The bigger threat today is from poachers. According to the Wild Life Preservation of Society figures, India lost 832 tiger to poachers between 1994 and 2007. Various parts of the animal have some kind of value — the skin as a trophy and the bones as aphrodisiacs or some kind of virility potion. Chinese medicine makes extensive use of the tiger and that country remains the biggest market for poachers.

This is where the bigger government and NGO effort needs to focus. Africa has already suffered considerably, where the elephant and the rhinoceros were brutally massacred from their tusks and horns. Sustained efforts have seen some progress, though the human threat also remains.

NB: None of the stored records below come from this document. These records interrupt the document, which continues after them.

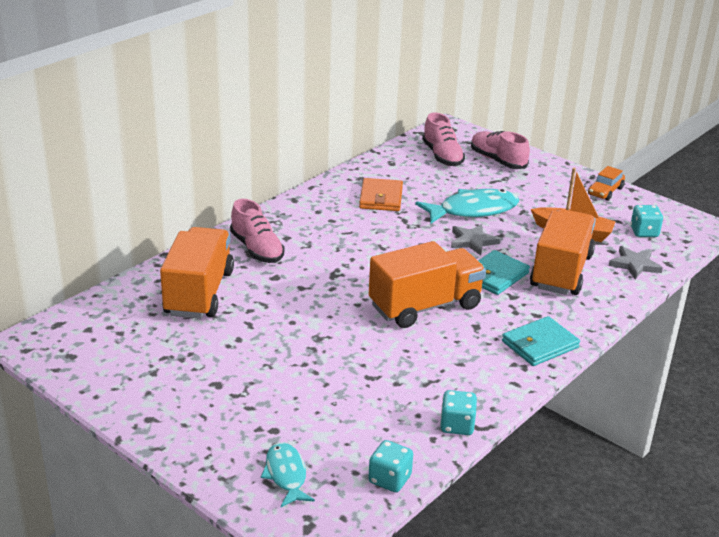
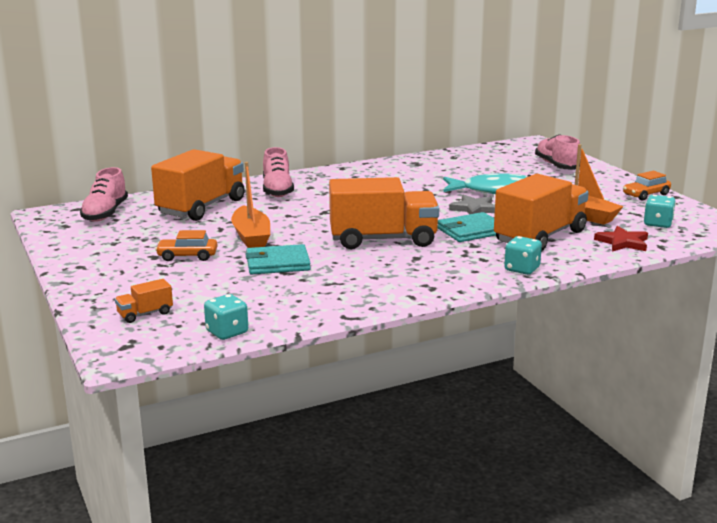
camera: 25 degrees right, 10 degrees down
(252, 376) = (187, 256): none -> orange car
(286, 475) = (145, 314): turquoise fish -> orange truck
(293, 330) = (251, 237): none -> orange boat
(381, 198) = (419, 175): orange wallet -> none
(442, 156) = (506, 158): pink shoe -> pink shoe (105, 213)
(457, 425) = (325, 312): turquoise dice -> turquoise dice (522, 269)
(540, 344) = (464, 277): turquoise wallet -> turquoise wallet (277, 263)
(634, 265) = (623, 242): grey star -> red star

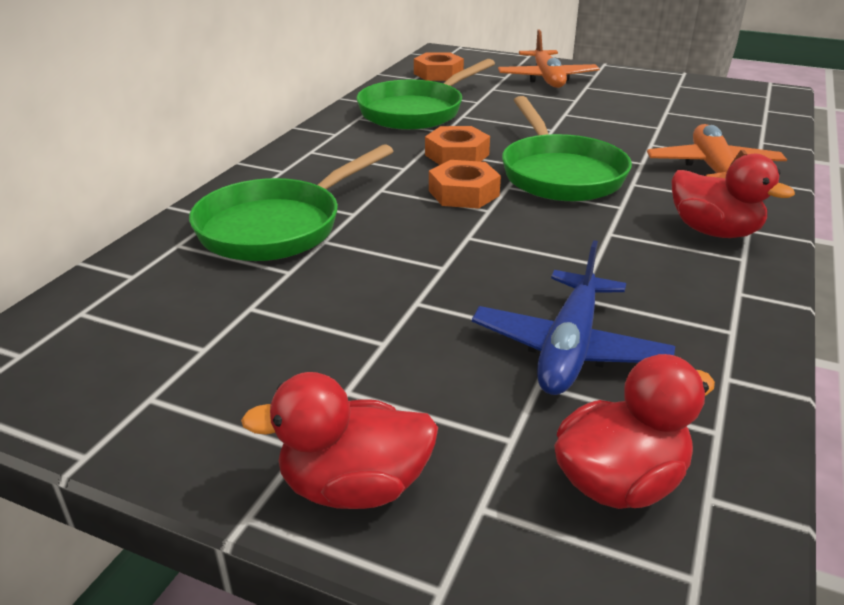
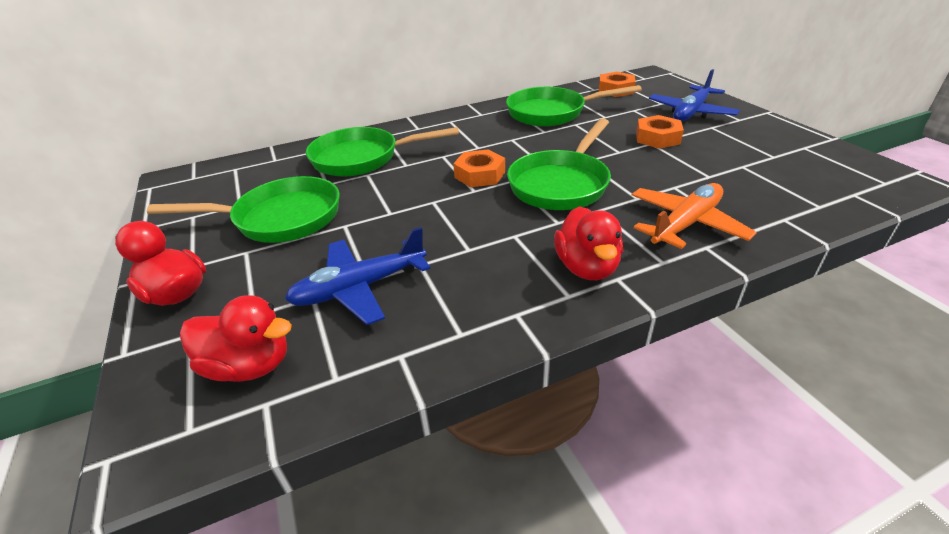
camera: 45 degrees right, 5 degrees up
(311, 334) = (280, 218): none -> green pan
(457, 155) = (522, 149): orange nut -> orange nut (657, 138)
(547, 79) = (691, 112): orange plane -> blue plane

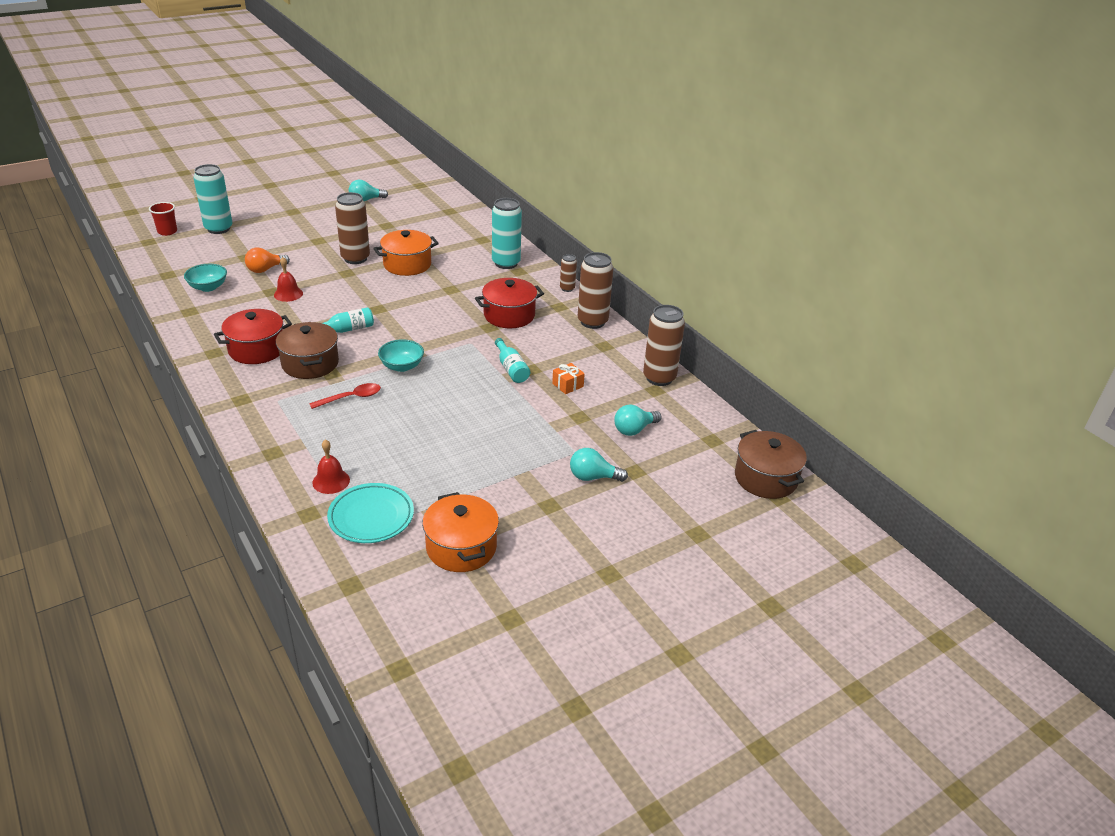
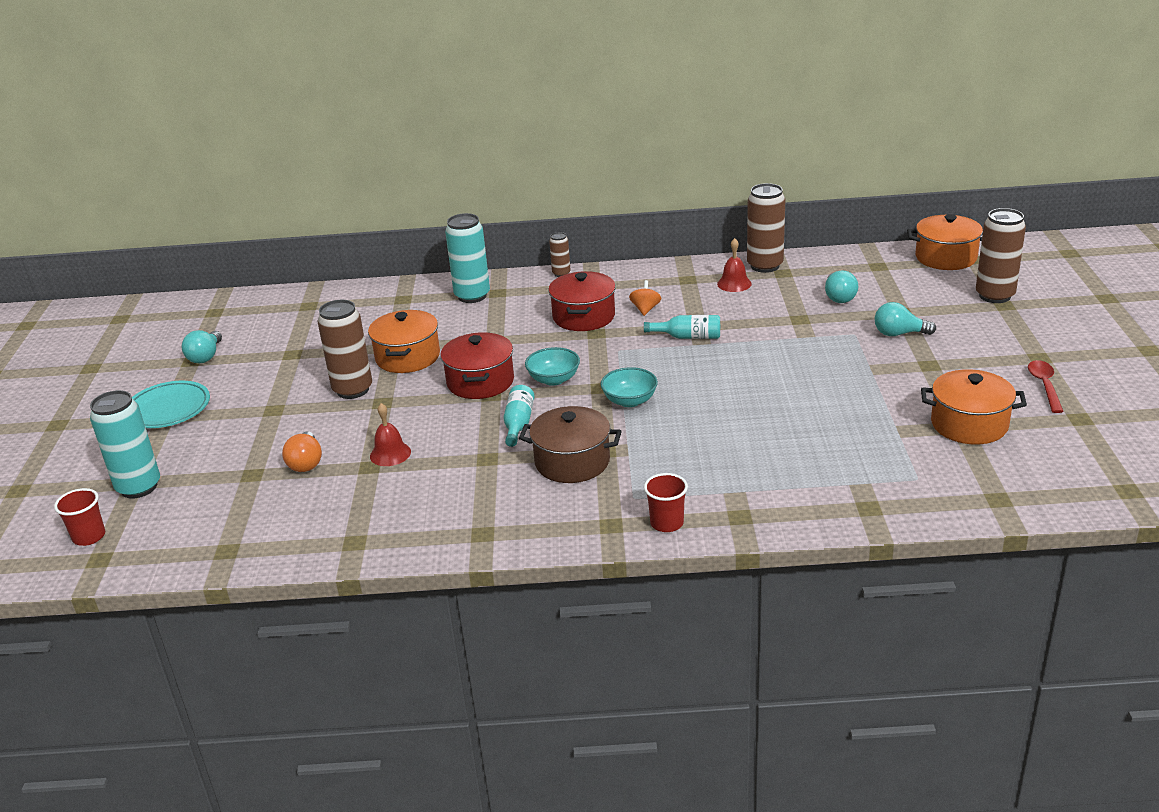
camera: 55 degrees left, 5 degrees down
(208, 287) = (304, 517): turquoise bowl -> turquoise bowl (553, 379)
(252, 422) = (667, 523): none -> red cup
(257, 349) = (505, 497): red pot -> red pot (480, 382)
(331, 481) = (818, 484): red bell -> red bell (734, 284)
(351, 398) = (667, 445): red spoon -> red spoon (1044, 386)
(371, 517) = (895, 468): turquoise plate -> turquoise plate (168, 409)
(540, 339) = (645, 309): none -> orange spinning top
(567, 385) = (741, 313): orange gift -> none
(592, 322) = (638, 275): brown can -> brown can (994, 296)
(593, 477) = (899, 334): turquoise light bulb -> turquoise light bulb turned 60 degrees clockwise
(765, 478) = (946, 257): brown pot -> orange pot

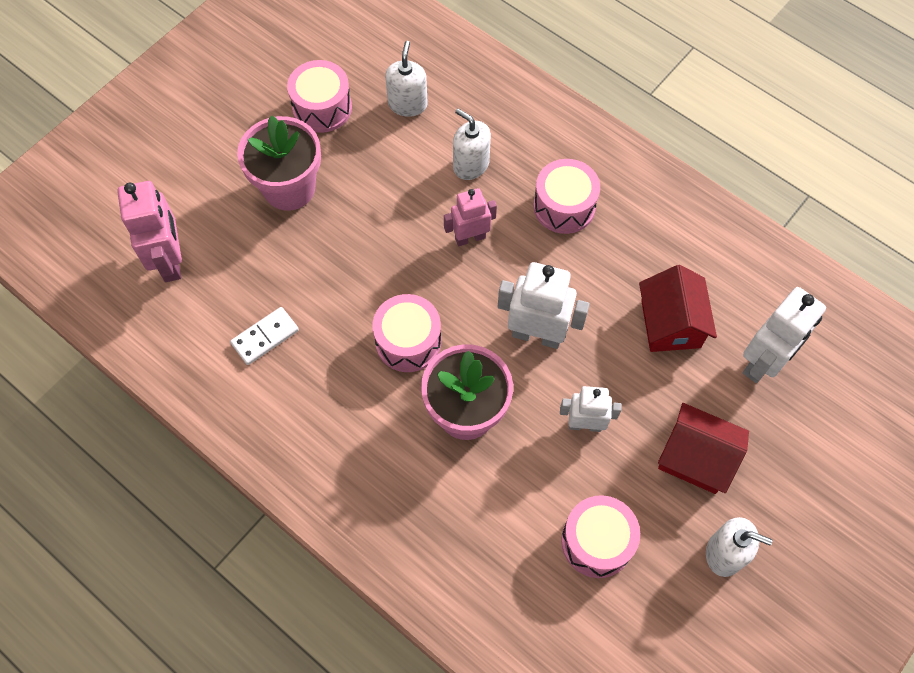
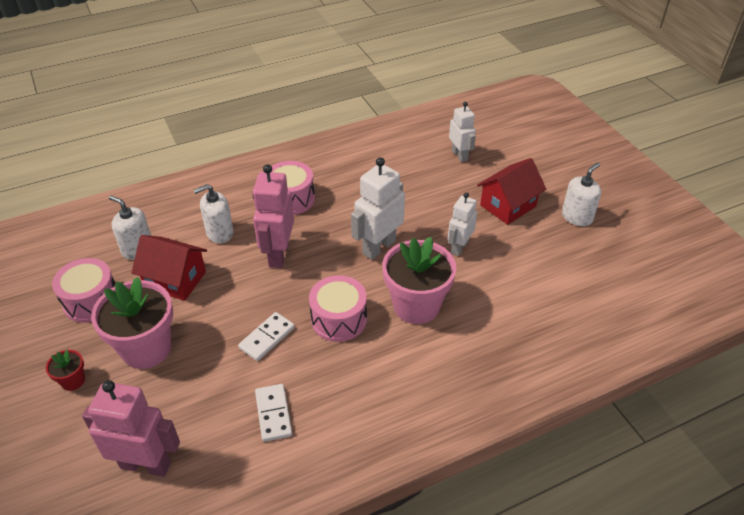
camera: 65 degrees left, 20 degrees down
(228, 152) = (73, 381): none -> red flower pot
(351, 285) = (267, 338): none -> white domino
(470, 238) = (278, 254): pink robot -> pink robot, size x1.56
(597, 542) = (545, 272): pink drum -> none
(670, 324) = (410, 183): red house -> red house (175, 280)
(763, 362) = (459, 155): white robot -> white robot, size x0.64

The Indian tiger is bleeding similarly, because of human greed and human faith in symbolic cures. The issue of human versus animal can create a debate where both sides may find legitimate space. But the problem of poaching brooks no such argument. It has to stop and we need better security and more stringent laws to catch poachers. The tiger is falling prey to greed and blind faith. Future generations may be able to see this magnificent cat only in zoos or in wildlife films. Surely, we owe our national animal more?